In early 2017, Gumbley began to use his own vocals over his beats, establishing himself as a singer-songwriter as well as just a producer.
In 2018, Gumbley was the opening act for British singer-songwriter Lily Allen throughout the North American and European leg of her No Shame Tour.

On 4 July 2019, Gumbley released "Always Wrong" as the first single from his mixtape True Colours.

=== 2019–present: New record label and Things Change ===
On 8 November 2019, British YouTuber and rapper KSI released "Down Like That", which features Gumbley alongside American rappers Rick Ross and Lil Baby, with Gumbley also handling the song's production. The song peaked at number 10 on the UK Singles Chart, becoming Gumbley's first song to impact the UK charts and his highest-charting single in the UK to date. In February 2020, the song received a silver certification from the British Phonographic Industry (BPI) for exceeding sales of 200,000 units in the UK. The song also charted at number 77 on the Billboard Canadian Hot 100.

Brief 1 ▸
List every performer other than Gumbley whom the Gumbley passage names.
Brief 2 ▸
Carry on the Gumbley passage from its final sentence with the next few sentences of his career history.
The lines after the Gumbley passage are separate material with no connection to it.

(Short-answer chart tasks)

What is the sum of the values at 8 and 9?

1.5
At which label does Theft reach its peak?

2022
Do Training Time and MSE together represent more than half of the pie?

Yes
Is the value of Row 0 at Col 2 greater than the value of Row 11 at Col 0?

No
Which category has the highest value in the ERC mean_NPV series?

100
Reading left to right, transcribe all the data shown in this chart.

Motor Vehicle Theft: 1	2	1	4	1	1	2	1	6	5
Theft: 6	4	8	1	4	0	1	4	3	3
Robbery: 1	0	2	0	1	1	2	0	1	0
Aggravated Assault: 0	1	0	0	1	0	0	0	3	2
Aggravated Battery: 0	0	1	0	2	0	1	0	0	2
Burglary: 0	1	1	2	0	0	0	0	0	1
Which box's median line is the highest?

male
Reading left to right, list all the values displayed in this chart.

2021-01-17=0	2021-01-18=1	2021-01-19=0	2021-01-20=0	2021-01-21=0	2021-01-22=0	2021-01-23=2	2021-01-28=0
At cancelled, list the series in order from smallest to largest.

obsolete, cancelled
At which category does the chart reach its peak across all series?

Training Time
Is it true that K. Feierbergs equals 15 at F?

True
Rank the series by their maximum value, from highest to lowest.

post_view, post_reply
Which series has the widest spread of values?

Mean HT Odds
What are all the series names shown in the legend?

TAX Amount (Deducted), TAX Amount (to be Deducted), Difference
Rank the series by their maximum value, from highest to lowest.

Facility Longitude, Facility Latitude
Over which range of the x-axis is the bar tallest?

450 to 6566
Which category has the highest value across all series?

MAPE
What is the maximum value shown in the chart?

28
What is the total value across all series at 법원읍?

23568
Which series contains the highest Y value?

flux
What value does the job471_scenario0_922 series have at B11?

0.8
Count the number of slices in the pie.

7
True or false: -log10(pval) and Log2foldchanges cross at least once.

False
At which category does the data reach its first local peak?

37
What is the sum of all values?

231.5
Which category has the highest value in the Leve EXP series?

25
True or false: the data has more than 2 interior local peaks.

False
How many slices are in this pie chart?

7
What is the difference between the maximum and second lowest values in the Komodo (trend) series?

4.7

Response area 1 ▸
Lily Allen, KSI, Rick Ross, Lil Baby

Response area 2 ▸
On 10 January 2020, Gumbley released a single titled "Neither Would I". In May, Gumbley signed with Universal Music Group and Eterno Music after attracting interest from several major record labels. On 18 September 2020, Gumbley released a single titled "Dangerous".

In May 2021, Gumbley departed from Universal Music Group and Eterno Music and signed with RBC Records and BMG. He released his first single through the record label, "Feels So Good", on 28 May. On 13 August, Gumbley released his final mixtape, titled A Repeat Wouldn't Go A Miss.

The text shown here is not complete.